Long-lasting effects of yohimbine on the ejaculatory function in male dogs.
Biomed Res. 2005. Department of Physiology and Anatomy, Tohoku Pharmaceutical University, 4-4-1 Komatsushima, Aoba-ku, Sendai, Japan.
Previous studies have demonstrated that systemic administration of a low dose of the alpha2-adrenoceptor antagonists stimulates the ejaculatory response of male dogs, when this function is analyzed using the amount of ejaculated semen in response to genital stimulation. The present study was designed to further examine the features of the stimulatory effects of the alpha2-adrenoceptor antagonists on ejaculation, especially the duration of action. Treatment with yohimbine (0.1 mg/ kg, i.p.) to male dogs, at 0.5, 1, 3, or 5 h before the testing, produced a significant stimulatory effects on the ejaculatory response elicited by manual penile stimulation; the amount of ejaculated semen was increased and the onset of ejaculation was shortened following each treatment. However, such effects were not observed in the treatment with yohimbine at 8 and 24 h before the testing, indicating that the ejaculatory stimulation induced by yohimbine lasted for a relative long period. By contrast, the stimulatory effects of RX821002, a selective alpha2-adrenoceptor antagonist, on ejaculation were observed only for 1 h after administration. To determine the contribution of the alpha2-adrenoceptor blockade for the long-lasting effect of yohimbine, we tested whether yohimbine can prevent the ejaculatory inhibition induced by clonidine, an alpha2-adrenoceptor agonist. The ejaculatory inhibition (a decrease in the amount of ejaculated semen and a delay onset of ejaculation) elicited by clonidine 1 h before testing was completely blocked by pretreatment with yohimbine at 1 or 5 h before the testing, whereas the pretreatment with the drug at 24 h before the testing did not affect the clonidine-induced ejaculatory inhibition. These results indicate that yohimbine-induced ejaculatory stimulation is continued for a relative long period (at least 5 h after administration), and this long-lasting effects may be related to the alpha2-adrenoceptor blocking property of the drug.

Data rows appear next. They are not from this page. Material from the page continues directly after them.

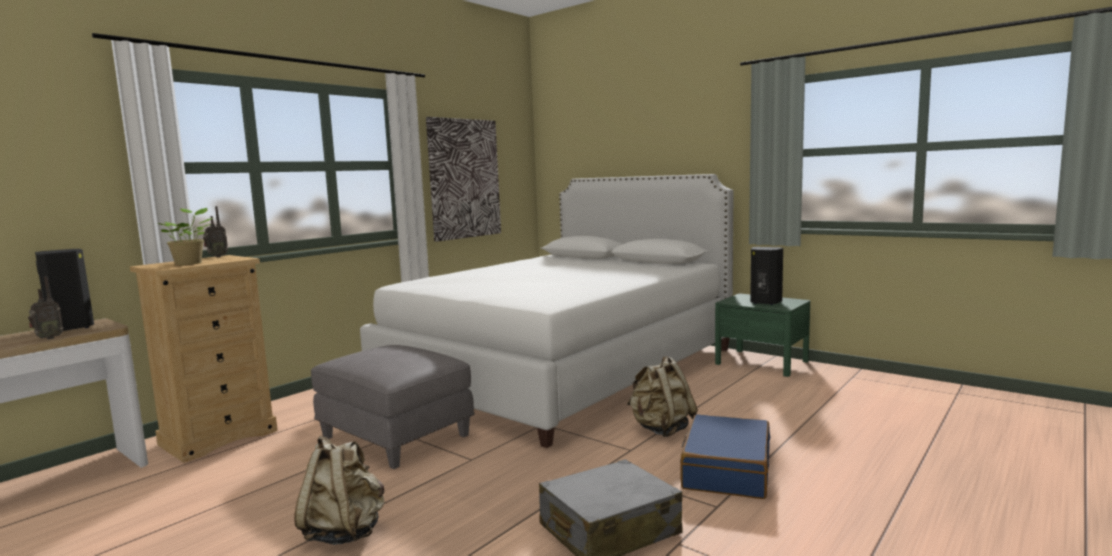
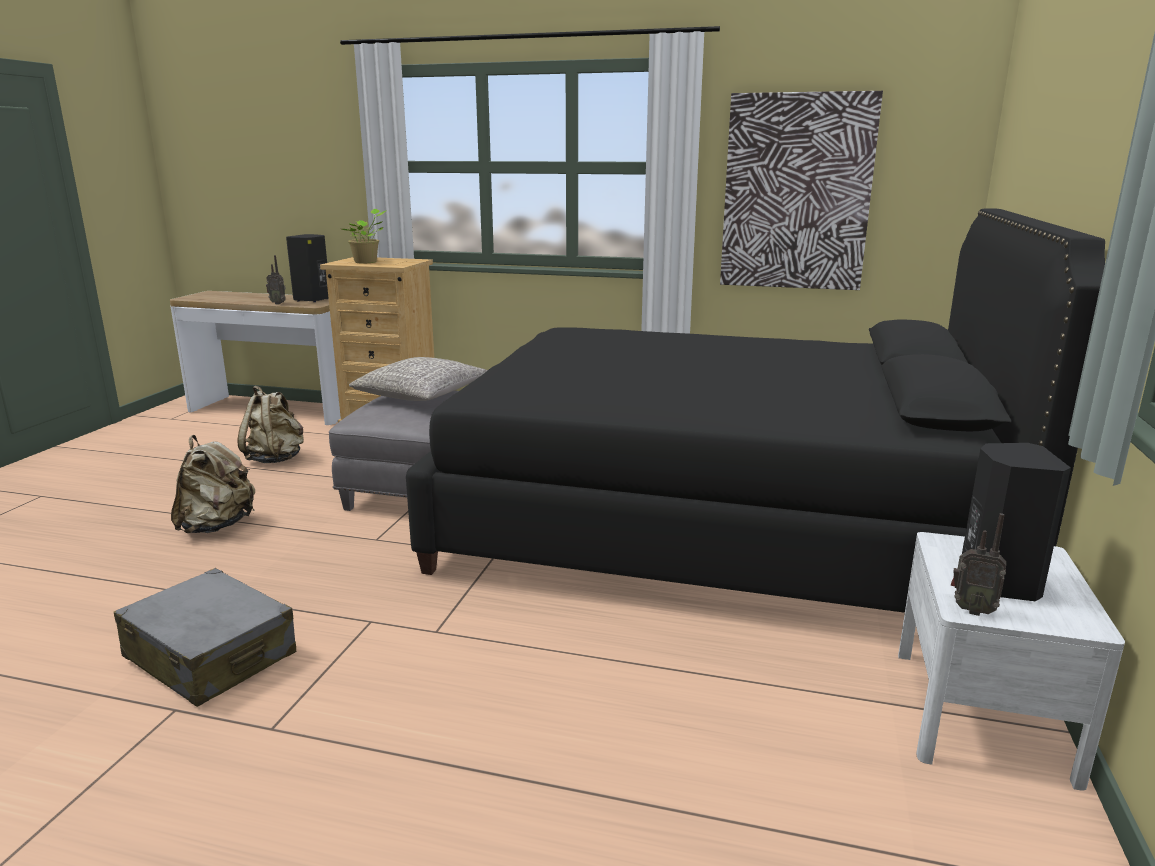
camera: 65 degrees right, 10 degrees up
radio [203,206,228,257] -> radio moved to [951,513,1006,616]
white bed [360,174,734,448] -> black bed [406,208,1105,613]
beige backpack [627,356,698,437] -> beige backpack moved to [237,386,304,463]
blue suitcase [680,414,770,499] -> none
green nightstand [715,294,810,377] -> white nightstand [898,532,1125,790]
none -> grey pillow [349,357,488,401]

The anxiogenic drug yohimbine activates central viscerosensory circuits in rats.
J Comp Neurol. 2005. Myers EA, Banihashemi L, Rinaman L. Department of Neuroscience, University of Pittsburgh, PA, USA.

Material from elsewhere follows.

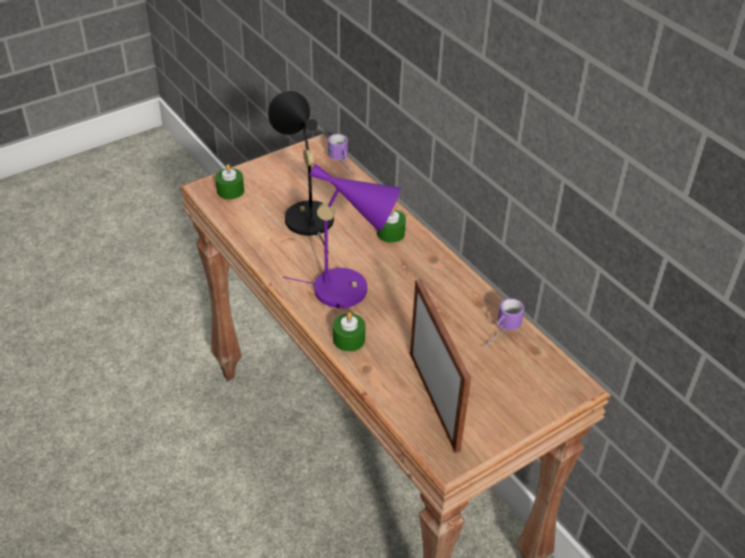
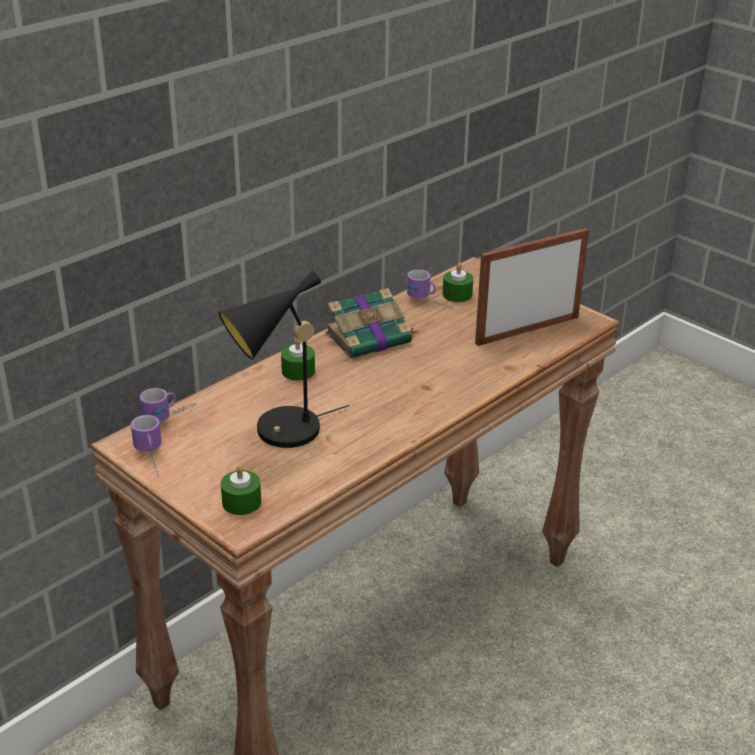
camera: 100 degrees left, 10 degrees down
purple table lamp [283,164,401,308] -> none
green candle [333,312,365,352] -> green candle moved to [443,263,473,302]
none -> mug [131,415,162,478]
none -> book [326,288,417,359]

Systemic administration of the alpha(2)-adrenoceptor antagonist yohimbine activates the HPA stress axis and promotes anxiety in humans and experimental animals. We propose that visceral malaise contributes to the stressful and anxiogenic effects of systemic yohimbine and that yohimbine recruits brainstem noradrenergic (NA) and peptidergic neurons that relay viscerosensory signals to the hypothalamus and limbic forebrain. To begin testing these hypotheses, the present study explored dose-related effects of yohimbine on food intake, conditioned flavor avoidance (CFA), and Fos immunolabeling in rats. Systemic yohimbine inhibited food intake, supported CFA, and increased Fos immunolabeling in identified NA neurons in the ventrolateral medulla, nucleus of the solitary tract, and locus coeruleus. Yohimbine also increased Fos in the majority of corticotropin releasing hormone-positive neurons in the paraventricular nucleus of the hypothalamus. Yohimbine administered at 1.0 mg/kg BW did not inhibit food intake, did not support CFA, and did not increase Fos immunolabeling. Retrograde neural tracing demonstrated that neurons activated by yohimbine included medullary and pontine neurons that project to the central nucleus of the amygdala and to the lateral bed nucleus of the stria terminalis, the latter region receiving comparatively greater input by Fos-positive neurons. We conclude that yohimbine produces anorexigenic and aversive effects that correlate with activation of brainstem viscerosensory inputs to the limbic forebrain. These findings invite continued investigation of how central viscerosensory signaling pathways interact with hypothalamic and limbic regions to influence interrelated physiological and behavioral components of anxiety, stress, and visceral malaise.